La cour criminelle départementale de Guadeloupe juge depuis ce lundi quatre individus poursuivis pour des faits graves de vol avec arme et d’extorsion en bande, commis à Saint-Claude en septembre 2023. Une affaire révélatrice de méthodes criminelles structurées, reposant sur la manipulation et la violence.

Les faits remontent au 15 septembre 2023. Ce jour-là, une victime est attirée à un rendez-vous présenté comme sentimental. Selon l’accusation, ce stratagème aurait été conçu depuis un établissement pénitentiaire. Une fois sur place, la victime se retrouve face à deux jeunes hommes, dont l’un armé d’un pistolet.
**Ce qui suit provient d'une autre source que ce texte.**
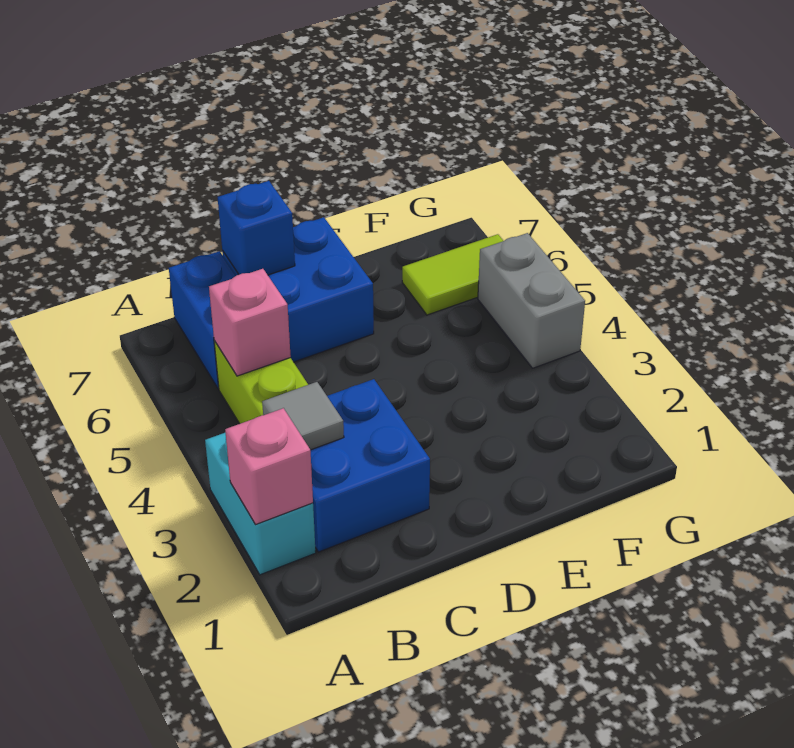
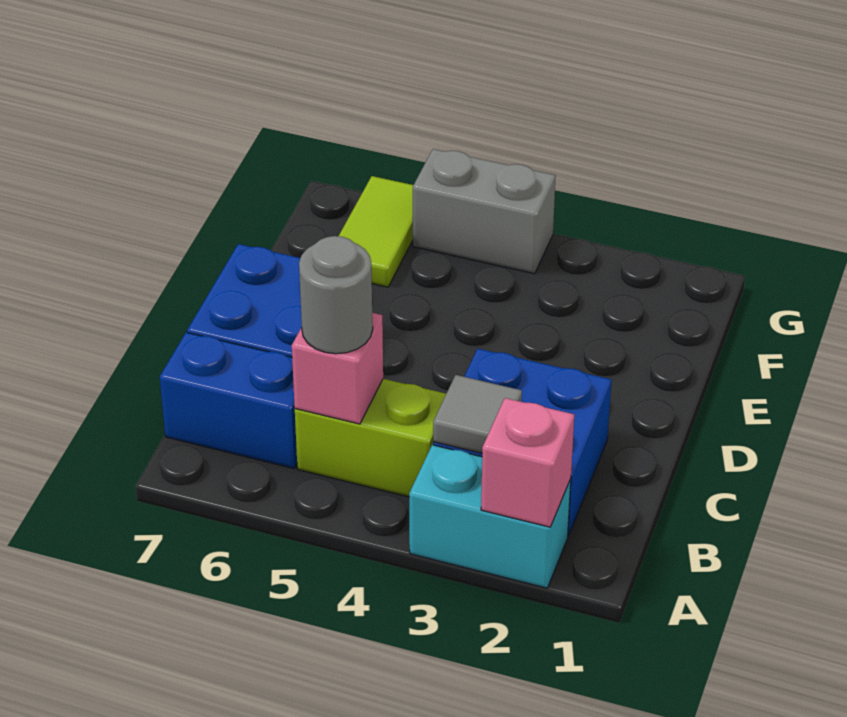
none -> grey 1x1 round brick [299,236,373,354]
blue 1x1 brick [218,181,295,275] -> none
Sous la menace, elle est dépouillée de bijoux et contrainte de remettre sa carte bancaire dans le cadre d’une tentative d’extorsion.

L’intervention rapide d’un voisin, alerté par le comportement suspect des protagonistes, a permis aux gendarmes d’intervenir sans délai. Les mis en cause ont été interpellés avant de pouvoir prendre la fuite. Les principaux exécutants présumés étaient âgés de 20 et 21 ans au moment des faits.

Des responsabilités pénales lourdement engagées

Les débats portent désormais sur la qualification exacte des faits et le rôle précis de chacun des accusés. Trois d’entre eux comparaissent détenus. Deux sont incarcérés depuis septembre 2023, le troisième depuis l’automne 2024. La quatrième accusée, une jeune femme âgée de 19 ans à l’époque des faits, est poursuivie sous contrôle judiciaire.

La première journée d’audience a été consacrée à l’examen de la personnalité des prévenus, à l’audition des experts et au directeur d’enquête. Les débats se poursuivent ce mardi avec l’analyse approfondie des faits reprochés. En cas de condamnation, les accusés encourent jusqu’à vingt ans de réclusion criminelle, une peine à la hauteur de la gravité des infractions et du trouble causé à l’ordre public.